Task statement » Word for word, reproduce each of the entries.

[Given records Boundary: Start]

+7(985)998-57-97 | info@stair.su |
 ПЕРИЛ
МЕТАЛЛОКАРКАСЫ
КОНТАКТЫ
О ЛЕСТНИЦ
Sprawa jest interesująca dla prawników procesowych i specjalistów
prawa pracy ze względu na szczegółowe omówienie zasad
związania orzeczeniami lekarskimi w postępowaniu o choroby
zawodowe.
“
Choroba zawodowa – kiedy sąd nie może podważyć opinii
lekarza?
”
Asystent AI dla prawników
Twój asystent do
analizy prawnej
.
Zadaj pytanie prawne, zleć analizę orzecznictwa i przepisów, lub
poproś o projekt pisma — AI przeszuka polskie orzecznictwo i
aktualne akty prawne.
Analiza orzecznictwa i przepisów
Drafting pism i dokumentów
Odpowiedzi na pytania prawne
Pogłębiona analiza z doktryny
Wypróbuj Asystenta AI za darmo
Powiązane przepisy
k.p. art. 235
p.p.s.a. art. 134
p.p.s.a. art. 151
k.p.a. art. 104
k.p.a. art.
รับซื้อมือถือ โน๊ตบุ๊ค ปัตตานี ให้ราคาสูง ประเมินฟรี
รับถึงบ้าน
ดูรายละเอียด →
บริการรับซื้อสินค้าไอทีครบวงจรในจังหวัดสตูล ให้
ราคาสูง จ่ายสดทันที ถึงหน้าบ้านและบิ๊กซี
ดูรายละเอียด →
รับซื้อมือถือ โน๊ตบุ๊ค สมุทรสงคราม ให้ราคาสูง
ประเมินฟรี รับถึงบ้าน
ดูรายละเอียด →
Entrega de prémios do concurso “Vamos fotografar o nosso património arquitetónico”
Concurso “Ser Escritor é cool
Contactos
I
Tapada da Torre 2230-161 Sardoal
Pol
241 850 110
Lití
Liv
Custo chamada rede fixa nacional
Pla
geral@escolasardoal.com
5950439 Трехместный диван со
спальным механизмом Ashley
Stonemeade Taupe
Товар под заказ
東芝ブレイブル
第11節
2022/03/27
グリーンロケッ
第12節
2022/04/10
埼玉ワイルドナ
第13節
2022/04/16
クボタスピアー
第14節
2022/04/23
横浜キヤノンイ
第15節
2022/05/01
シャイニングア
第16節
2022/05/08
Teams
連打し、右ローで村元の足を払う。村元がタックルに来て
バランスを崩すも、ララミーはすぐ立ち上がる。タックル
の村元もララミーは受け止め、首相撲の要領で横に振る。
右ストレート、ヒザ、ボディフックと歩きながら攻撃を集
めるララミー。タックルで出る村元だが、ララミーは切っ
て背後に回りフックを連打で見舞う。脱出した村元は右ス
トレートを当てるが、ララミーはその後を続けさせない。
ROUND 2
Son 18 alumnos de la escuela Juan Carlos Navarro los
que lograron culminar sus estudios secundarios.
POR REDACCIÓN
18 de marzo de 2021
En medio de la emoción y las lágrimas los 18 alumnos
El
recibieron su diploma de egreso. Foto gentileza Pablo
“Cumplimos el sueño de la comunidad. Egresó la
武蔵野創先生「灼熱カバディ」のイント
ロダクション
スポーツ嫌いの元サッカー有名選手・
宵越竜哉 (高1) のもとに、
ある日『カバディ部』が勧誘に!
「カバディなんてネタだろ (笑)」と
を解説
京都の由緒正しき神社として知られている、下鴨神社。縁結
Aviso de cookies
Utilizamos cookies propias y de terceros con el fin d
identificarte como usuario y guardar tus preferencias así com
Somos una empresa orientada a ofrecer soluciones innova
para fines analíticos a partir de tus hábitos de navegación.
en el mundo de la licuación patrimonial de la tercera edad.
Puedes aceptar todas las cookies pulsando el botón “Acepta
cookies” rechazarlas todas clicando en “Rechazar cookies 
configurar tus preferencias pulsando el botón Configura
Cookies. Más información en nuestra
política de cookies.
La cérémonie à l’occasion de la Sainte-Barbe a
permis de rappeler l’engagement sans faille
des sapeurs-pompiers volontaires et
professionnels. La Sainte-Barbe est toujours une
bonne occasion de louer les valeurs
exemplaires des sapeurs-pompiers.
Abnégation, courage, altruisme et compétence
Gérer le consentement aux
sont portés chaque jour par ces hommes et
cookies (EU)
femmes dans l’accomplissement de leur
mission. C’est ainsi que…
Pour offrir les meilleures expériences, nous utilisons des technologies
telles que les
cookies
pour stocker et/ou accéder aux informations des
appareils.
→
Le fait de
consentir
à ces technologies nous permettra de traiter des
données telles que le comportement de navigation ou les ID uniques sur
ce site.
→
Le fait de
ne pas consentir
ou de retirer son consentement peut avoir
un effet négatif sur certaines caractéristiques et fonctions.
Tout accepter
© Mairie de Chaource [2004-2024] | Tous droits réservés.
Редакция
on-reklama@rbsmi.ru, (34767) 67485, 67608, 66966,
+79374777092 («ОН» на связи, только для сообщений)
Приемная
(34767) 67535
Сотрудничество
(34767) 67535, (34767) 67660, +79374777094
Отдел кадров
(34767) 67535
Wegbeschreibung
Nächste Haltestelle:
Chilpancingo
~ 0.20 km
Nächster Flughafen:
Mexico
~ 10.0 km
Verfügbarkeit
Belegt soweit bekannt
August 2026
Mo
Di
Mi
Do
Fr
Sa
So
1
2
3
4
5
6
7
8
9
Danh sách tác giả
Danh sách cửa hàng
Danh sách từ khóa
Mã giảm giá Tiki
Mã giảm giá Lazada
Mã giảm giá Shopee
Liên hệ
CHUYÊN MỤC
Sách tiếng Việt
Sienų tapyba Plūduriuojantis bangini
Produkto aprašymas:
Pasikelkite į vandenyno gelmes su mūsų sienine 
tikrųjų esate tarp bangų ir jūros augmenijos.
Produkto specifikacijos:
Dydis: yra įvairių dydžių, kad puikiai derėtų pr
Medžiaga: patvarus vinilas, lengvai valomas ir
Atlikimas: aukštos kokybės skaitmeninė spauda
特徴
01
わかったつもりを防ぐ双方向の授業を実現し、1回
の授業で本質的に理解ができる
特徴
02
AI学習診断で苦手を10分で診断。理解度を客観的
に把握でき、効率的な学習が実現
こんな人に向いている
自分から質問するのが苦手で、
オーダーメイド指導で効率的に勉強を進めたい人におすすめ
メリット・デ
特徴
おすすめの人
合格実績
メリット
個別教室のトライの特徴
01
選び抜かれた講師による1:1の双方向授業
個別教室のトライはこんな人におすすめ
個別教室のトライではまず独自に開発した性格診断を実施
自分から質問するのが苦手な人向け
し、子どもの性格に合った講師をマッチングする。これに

[Given records Boundary: End]

Task output »
+7(985)998-57-97 | info@stair.su |
 ПЕРИЛ
МЕТАЛЛОКАРКАСЫ
КОНТАКТЫ
О ЛЕСТНИЦ
Sprawa jest interesująca dla prawników procesowych i specjalistów
prawa pracy ze względu na szczegółowe omówienie zasad
związania orzeczeniami lekarskimi w postępowaniu o choroby
zawodowe.
“
Choroba zawodowa – kiedy sąd nie może podważyć opinii
lekarza?
”
Asystent AI dla prawników
Twój asystent do
analizy prawnej
.
Zadaj pytanie prawne, zleć analizę orzecznictwa i przepisów, lub
poproś o projekt pisma — AI przeszuka polskie orzecznictwo i
aktualne akty prawne.
Analiza orzecznictwa i przepisów
Drafting pism i dokumentów
Odpowiedzi na pytania prawne
Pogłębiona analiza z doktryny
Wypróbuj Asystenta AI za darmo
Powiązane przepisy
k.p. art. 235
p.p.s.a. art. 134
p.p.s.a. art. 151
k.p.a. art. 104
k.p.a. art.
รับซื้อมือถือ โน๊ตบุ๊ค ปัตตานี ให้ราคาสูง ประเมินฟรี
รับถึงบ้าน
ดูรายละเอียด →
บริการรับซื้อสินค้าไอทีครบวงจรในจังหวัดสตูล ให้
ราคาสูง จ่ายสดทันที ถึงหน้าบ้านและบิ๊กซี
ดูรายละเอียด →
รับซื้อมือถือ โน๊ตบุ๊ค สมุทรสงคราม ให้ราคาสูง
ประเมินฟรี รับถึงบ้าน
ดูรายละเอียด →
Entrega de prémios do concurso “Vamos fotografar o nosso património arquitetónico”
Concurso “Ser Escritor é cool
Contactos
I
Tapada da Torre 2230-161 Sardoal
Pol
241 850 110
Lití
Liv
Custo chamada rede fixa nacional
Pla
geral@escolasardoal.com
5950439 Трехместный диван со
спальным механизмом Ashley
Stonemeade Taupe
Товар под заказ
東芝ブレイブル
第11節
2022/03/27
グリーンロケッ
第12節
2022/04/10
埼玉ワイルドナ
第13節
2022/04/16
クボタスピアー
第14節
2022/04/23
横浜キヤノンイ
第15節
2022/05/01
シャイニングア
第16節
2022/05/08
Teams
連打し、右ローで村元の足を払う。村元がタックルに来て
バランスを崩すも、ララミーはすぐ立ち上がる。タックル
の村元もララミーは受け止め、首相撲の要領で横に振る。
右ストレート、ヒザ、ボディフックと歩きながら攻撃を集
めるララミー。タックルで出る村元だが、ララミーは切っ
て背後に回りフックを連打で見舞う。脱出した村元は右ス
トレートを当てるが、ララミーはその後を続けさせない。
ROUND 2
Son 18 alumnos de la escuela Juan Carlos Navarro los
que lograron culminar sus estudios secundarios.
POR REDACCIÓN
18 de marzo de 2021
En medio de la emoción y las lágrimas los 18 alumnos
El
recibieron su diploma de egreso. Foto gentileza Pablo
“Cumplimos el sueño de la comunidad. Egresó la
武蔵野創先生「灼熱カバディ」のイント
ロダクション
スポーツ嫌いの元サッカー有名選手・
宵越竜哉 (高1) のもとに、
ある日『カバディ部』が勧誘に!
「カバディなんてネタだろ (笑)」と
を解説
京都の由緒正しき神社として知られている、下鴨神社。縁結
Aviso de cookies
Utilizamos cookies propias y de terceros con el fin d
identificarte como usuario y guardar tus preferencias así com
Somos una empresa orientada a ofrecer soluciones innova
para fines analíticos a partir de tus hábitos de navegación.
en el mundo de la licuación patrimonial de la tercera edad.
Puedes aceptar todas las cookies pulsando el botón “Acepta
cookies” rechazarlas todas clicando en “Rechazar cookies 
configurar tus preferencias pulsando el botón Configura
Cookies. Más información en nuestra
política de cookies.
La cérémonie à l’occasion de la Sainte-Barbe a
permis de rappeler l’engagement sans faille
des sapeurs-pompiers volontaires et
professionnels. La Sainte-Barbe est toujours une
bonne occasion de louer les valeurs
exemplaires des sapeurs-pompiers.
Abnégation, courage, altruisme et compétence
Gérer le consentement aux
sont portés chaque jour par ces hommes et
cookies (EU)
femmes dans l’accomplissement de leur
mission. C’est ainsi que…
Pour offrir les meilleures expériences, nous utilisons des technologies
telles que les
cookies
pour stocker et/ou accéder aux informations des
appareils.
→
Le fait de
consentir
à ces technologies nous permettra de traiter des
données telles que le comportement de navigation ou les ID uniques sur
ce site.
→
Le fait de
ne pas consentir
ou de retirer son consentement peut avoir
un effet négatif sur certaines caractéristiques et fonctions.
Tout accepter
© Mairie de Chaource [2004-2024] | Tous droits réservés.
Редакция
on-reklama@rbsmi.ru, (34767) 67485, 67608, 66966,
+79374777092 («ОН» на связи, только для сообщений)
Приемная
(34767) 67535
Сотрудничество
(34767) 67535, (34767) 67660, +79374777094
Отдел кадров
(34767) 67535
Wegbeschreibung
Nächste Haltestelle:
Chilpancingo
~ 0.20 km
Nächster Flughafen:
Mexico
~ 10.0 km
Verfügbarkeit
Belegt soweit bekannt
August 2026
Mo
Di
Mi
Do
Fr
Sa
So
1
2
3
4
5
6
7
8
9
Danh sách tác giả
Danh sách cửa hàng
Danh sách từ khóa
Mã giảm giá Tiki
Mã giảm giá Lazada
Mã giảm giá Shopee
Liên hệ
CHUYÊN MỤC
Sách tiếng Việt
Sienų tapyba Plūduriuojantis bangini
Produkto aprašymas:
Pasikelkite į vandenyno gelmes su mūsų sienine 
tikrųjų esate tarp bangų ir jūros augmenijos.
Produkto specifikacijos:
Dydis: yra įvairių dydžių, kad puikiai derėtų pr
Medžiaga: patvarus vinilas, lengvai valomas ir
Atlikimas: aukštos kokybės skaitmeninė spauda
特徴
01
わかったつもりを防ぐ双方向の授業を実現し、1回
の授業で本質的に理解ができる
特徴
02
AI学習診断で苦手を10分で診断。理解度を客観的
に把握でき、効率的な学習が実現
こんな人に向いている
自分から質問するのが苦手で、
オーダーメイド指導で効率的に勉強を進めたい人におすすめ
メリット・デ
特徴
おすすめの人
合格実績
メリット
個別教室のトライの特徴
01
選び抜かれた講師による1:1の双方向授業
個別教室のトライはこんな人におすすめ
個別教室のトライではまず独自に開発した性格診断を実施
自分から質問するのが苦手な人向け
し、子どもの性格に合った講師をマッチングする。これに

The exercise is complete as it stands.